§ **WORK ITEM**
Please pick out every line in the listing below that contains the string "сезон", and copy each one. Case counts.

*-*-*

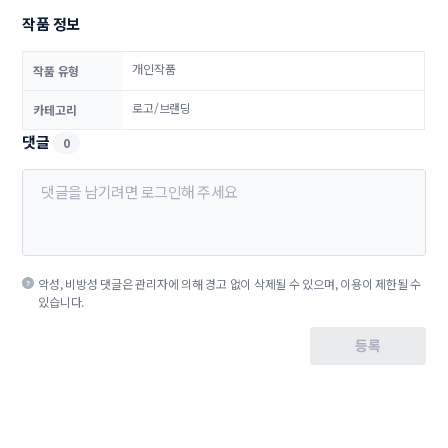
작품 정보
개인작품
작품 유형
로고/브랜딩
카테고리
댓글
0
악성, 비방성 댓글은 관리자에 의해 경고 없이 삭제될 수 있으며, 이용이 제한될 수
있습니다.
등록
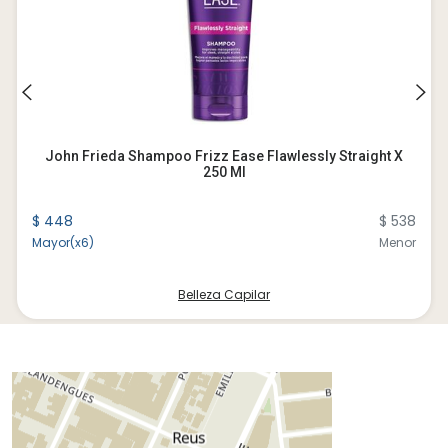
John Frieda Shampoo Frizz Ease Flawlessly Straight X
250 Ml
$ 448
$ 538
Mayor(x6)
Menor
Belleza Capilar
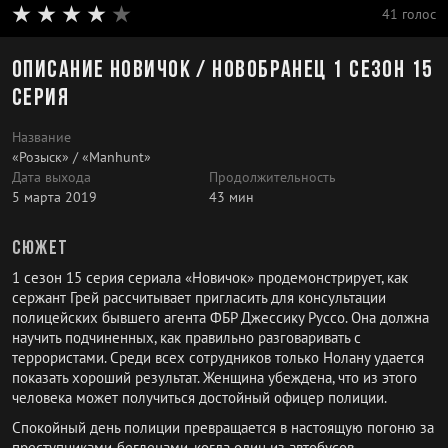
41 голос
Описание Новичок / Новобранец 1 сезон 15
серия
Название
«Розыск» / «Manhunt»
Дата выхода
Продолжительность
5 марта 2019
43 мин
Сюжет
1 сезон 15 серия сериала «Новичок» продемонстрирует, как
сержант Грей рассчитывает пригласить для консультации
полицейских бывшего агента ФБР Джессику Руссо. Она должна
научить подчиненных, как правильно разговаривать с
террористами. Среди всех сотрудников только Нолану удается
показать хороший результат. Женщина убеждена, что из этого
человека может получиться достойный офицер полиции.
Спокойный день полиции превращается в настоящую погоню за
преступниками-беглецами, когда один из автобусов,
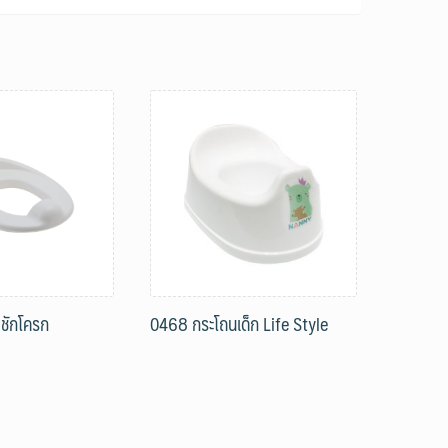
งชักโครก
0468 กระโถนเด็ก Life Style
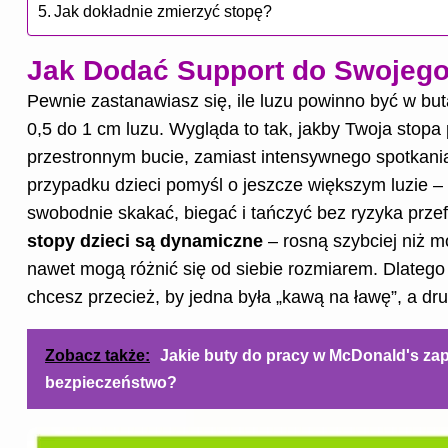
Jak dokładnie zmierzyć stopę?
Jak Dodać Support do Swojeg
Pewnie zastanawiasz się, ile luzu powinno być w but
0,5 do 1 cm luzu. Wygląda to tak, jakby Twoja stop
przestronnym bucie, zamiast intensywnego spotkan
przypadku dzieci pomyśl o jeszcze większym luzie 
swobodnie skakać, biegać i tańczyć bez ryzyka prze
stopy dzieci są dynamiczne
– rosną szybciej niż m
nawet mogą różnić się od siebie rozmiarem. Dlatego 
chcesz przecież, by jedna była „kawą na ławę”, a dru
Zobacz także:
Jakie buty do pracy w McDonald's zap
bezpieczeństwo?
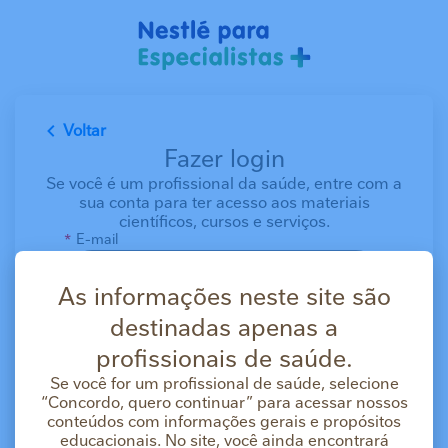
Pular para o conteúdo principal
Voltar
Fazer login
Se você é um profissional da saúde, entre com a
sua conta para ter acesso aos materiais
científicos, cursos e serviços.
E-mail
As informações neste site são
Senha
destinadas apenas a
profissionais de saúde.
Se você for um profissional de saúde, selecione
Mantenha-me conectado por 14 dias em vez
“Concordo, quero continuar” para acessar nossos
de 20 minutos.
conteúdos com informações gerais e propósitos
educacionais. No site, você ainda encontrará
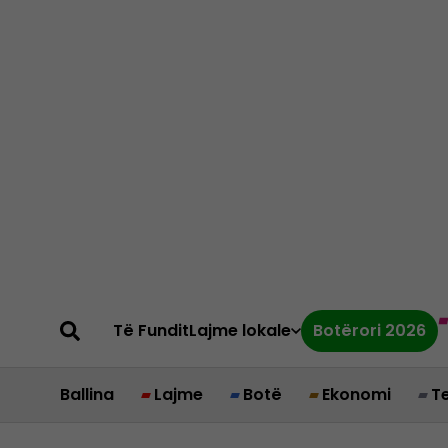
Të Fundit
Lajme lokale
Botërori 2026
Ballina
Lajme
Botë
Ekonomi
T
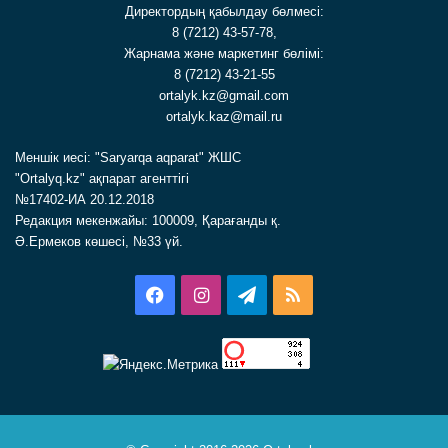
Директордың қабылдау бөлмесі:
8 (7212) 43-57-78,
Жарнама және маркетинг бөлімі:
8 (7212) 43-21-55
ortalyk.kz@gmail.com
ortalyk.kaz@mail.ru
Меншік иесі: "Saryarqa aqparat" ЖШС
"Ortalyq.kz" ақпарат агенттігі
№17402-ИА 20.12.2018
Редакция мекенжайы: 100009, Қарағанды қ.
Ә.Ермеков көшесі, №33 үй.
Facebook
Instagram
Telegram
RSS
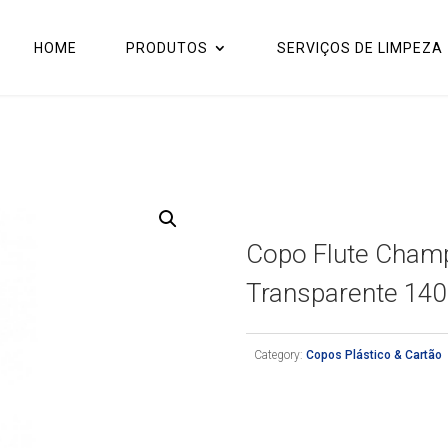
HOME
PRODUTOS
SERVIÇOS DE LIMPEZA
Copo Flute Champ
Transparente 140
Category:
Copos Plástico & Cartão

*-*-*

§ **SOLUTION FOR THIS EXERCISE**
Описание Новичок / Новобранец 1 сезон 15
1 сезон 15 серия сериала «Новичок» продемонстрирует, как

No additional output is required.